## İncelenen metin
^^^^^^^^^^^^^^^^

3. Probiyotikler: Bağırsak florasını toparlamak ve bağışıklık sistemini dengelemek için güvenilir probiyotiklerden istifade edilebilir.

4. Kişniş kullanımı: Kişniş bitkisinin yaprakları vücuttan cıva ve alüminyum atılımını hızlandırır. 2-3 hafta boyunca günde en az 1 çay kaşığı kişniş alınması gerekiyor. Buna ilaveten banyo suyuna veya bentonit uygulamasında 3-4 damla kişniş suyu damlatılabilir. Demleyerek içirilmesi de tavsiye olunur.

5. Mürver: Allah’ın subhanehu ve teâlâ yarattığı bitkilerden mürver, çocuklar için mükemmel bir şifa kaynağıdır. Şurup şeklinde veya gıda desteği olarak alınabilir. Araştırmalara göre mürver bitkisi, virüslerin sağlıklı hücrelere saldırdığı zamanki kullandığı enzimleri etkisiz hâle getiriyor.

^^^^^^^^^^^^^^^^

## Veri listesi
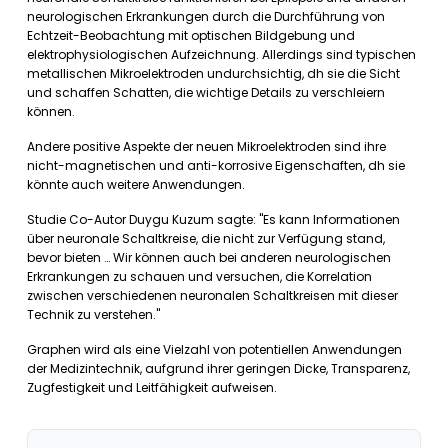
neurologischen Erkrankungen durch die Durchführung von
Echtzeit-Beobachtung mit optischen Bildgebung und
elektrophysiologischen Aufzeichnung. Allerdings sind typischen
metallischen Mikroelektroden undurchsichtig, dh sie die Sicht
und schaffen Schatten, die wichtige Details zu verschleiern
können.
Andere positive Aspekte der neuen Mikroelektroden sind ihre
nicht-magnetischen und anti-korrosive Eigenschaften, dh sie
könnte auch weitere Anwendungen.
Studie Co-Autor Duygu Kuzum sagte: "Es kann Informationen
über neuronale Schaltkreise, die nicht zur Verfügung stand,
bevor bieten … Wir können auch bei anderen neurologischen
Erkrankungen zu schauen und versuchen, die Korrelation
zwischen verschiedenen neuronalen Schaltkreisen mit dieser
Technik zu verstehen."
Graphen wird als eine Vielzahl von potentiellen Anwendungen
der Medizintechnik, aufgrund ihrer geringen Dicke, Transparenz,
Zugfestigkeit und Leitfähigkeit aufweisen.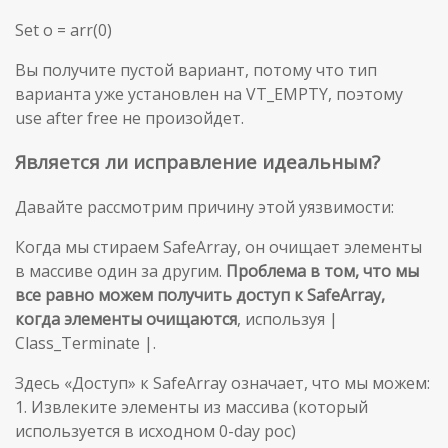
Set o = arr(0)
Вы получите пустой вариант, потому что тип
варианта уже установлен на VT_EMPTY, поэтому
use after free не произойдет.
Является ли исправление идеальным?
Давайте рассмотрим причину этой уязвимости:
Когда мы стираем SafeArray, он очищает элементы
в массиве один за другим.
Проблема в том, что мы
все равно можем получить доступ к SafeArray,
когда элементы очищаются
, используя |
Class_Terminate |.
Здесь «Доступ» к SafeArray означает, что мы можем:
1. Извлеките элементы из массива (который
используется в исходном 0-day poc)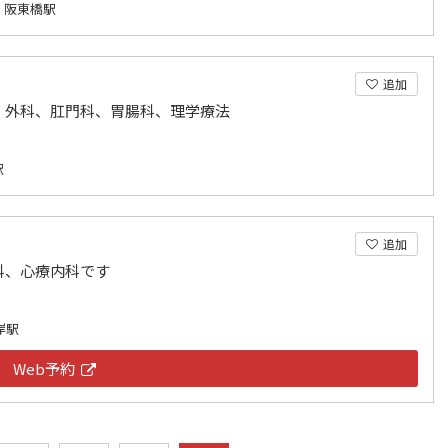
 阪東橋駅
追加
、外科、肛門科、胃腸科、理学療法
駅
追加
科、心療内科です
岸駅
Web予約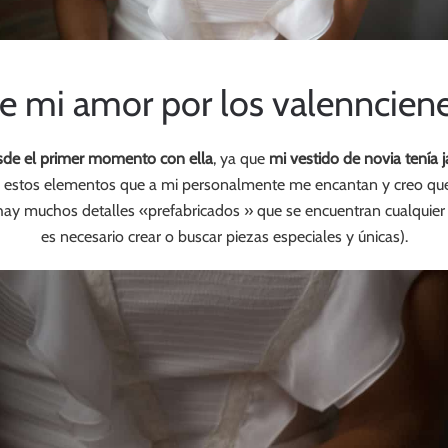
e mi amor por los valennciene
sde el primer momento con ella
, ya que
mi vestido de novia tenía j
dos estos elementos que a mi personalmente me encantan y creo qu
hay muchos detalles «prefabricados » que se encuentran cualquier m
es necesario crear o buscar piezas especiales y únicas).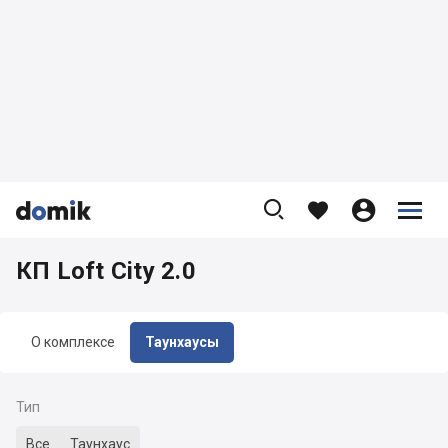









КП Loft City 2.0
О комплексе
Таунхаусы
Тип
Все
Таунхаус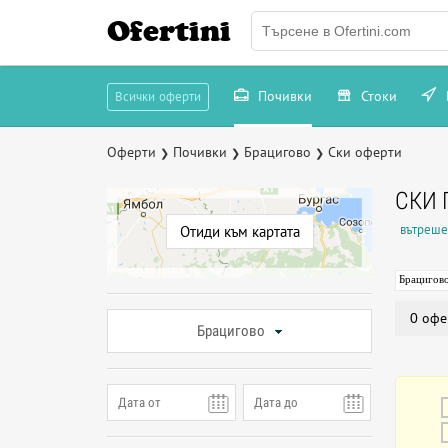
Ofertini
Почивки
Стоки
Всички оферти
Оферти
Почивки
Брацигово
Ски оферти
❯
❯
❯
СКИ 
вътреше
Отиди към картата
Брацигов
0 офе
Брацигово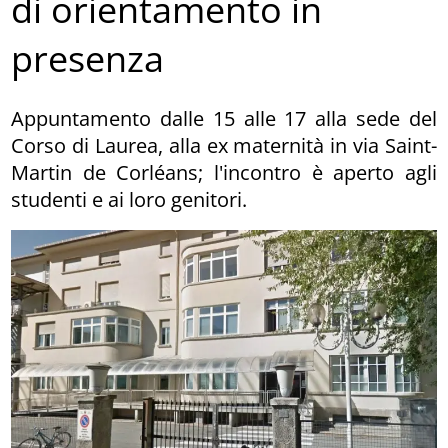
di orientamento in
presenza
Appuntamento dalle 15 alle 17 alla sede del
Corso di Laurea, alla ex maternità in via Saint-
Martin de Corléans; l'incontro è aperto agli
studenti e ai loro genitori.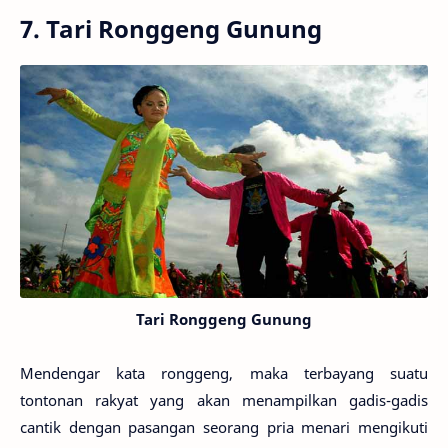
7. Tari Ronggeng Gunung
Tari Ronggeng Gunung
Mendengar kata ronggeng, maka terbayang suatu
tontonan rakyat yang akan menampilkan gadis-gadis
cantik dengan pasangan seorang pria menari mengikuti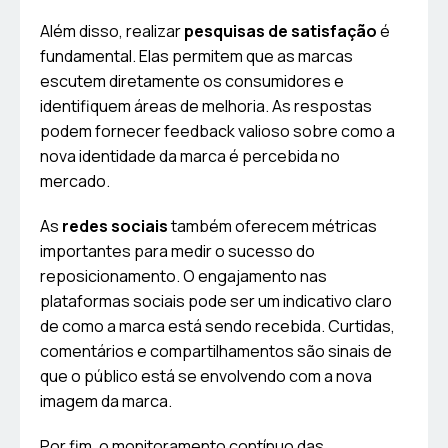
Além disso, realizar
pesquisas de satisfação
é
fundamental. Elas permitem que as marcas
escutem diretamente os consumidores e
identifiquem áreas de melhoria. As respostas
podem fornecer feedback valioso sobre como a
nova identidade da marca é percebida no
mercado.
As
redes sociais
também oferecem métricas
importantes para medir o sucesso do
reposicionamento. O engajamento nas
plataformas sociais pode ser um indicativo claro
de como a marca está sendo recebida. Curtidas,
comentários e compartilhamentos são sinais de
que o público está se envolvendo com a nova
imagem da marca.
Por fim, o monitoramento contínuo das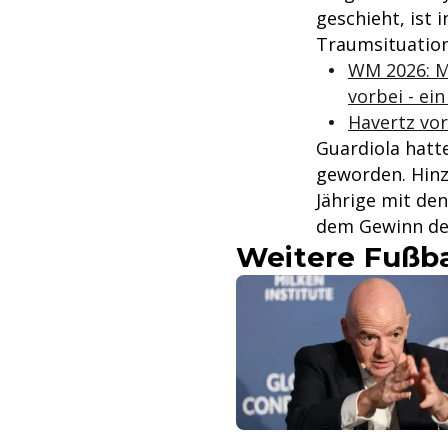
geschieht, ist 
Traumsituation
WM 2026: Mu
vorbei - e
Havertz vo
Guardiola hatt
geworden. Hin
Jährige mit de
dem Gewinn d
Weitere Fußba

^^^^^^^^^^^^^^^^

## Deneyelim
İncelenen metinde "4. Kişniş kullanımı: Kişniş" sözcükleriyle başlayıp "de tavsiye olunur." sözcükleriyle biten bölümü hiçbir değişiklik yapmadan yazınız.

## Yanıt
4. Kişniş kullanımı: Kişniş bitkisinin yaprakları vücuttan cıva ve alüminyum atılımını hızlandırır. 2-3 hafta boyunca günde en az 1 çay kaşığı kişniş alınması gerekiyor. Buna ilaveten banyo suyuna veya bentonit uygulamasında 3-4 damla kişniş suyu damlatılabilir. Demleyerek içirilmesi de tavsiye olunur.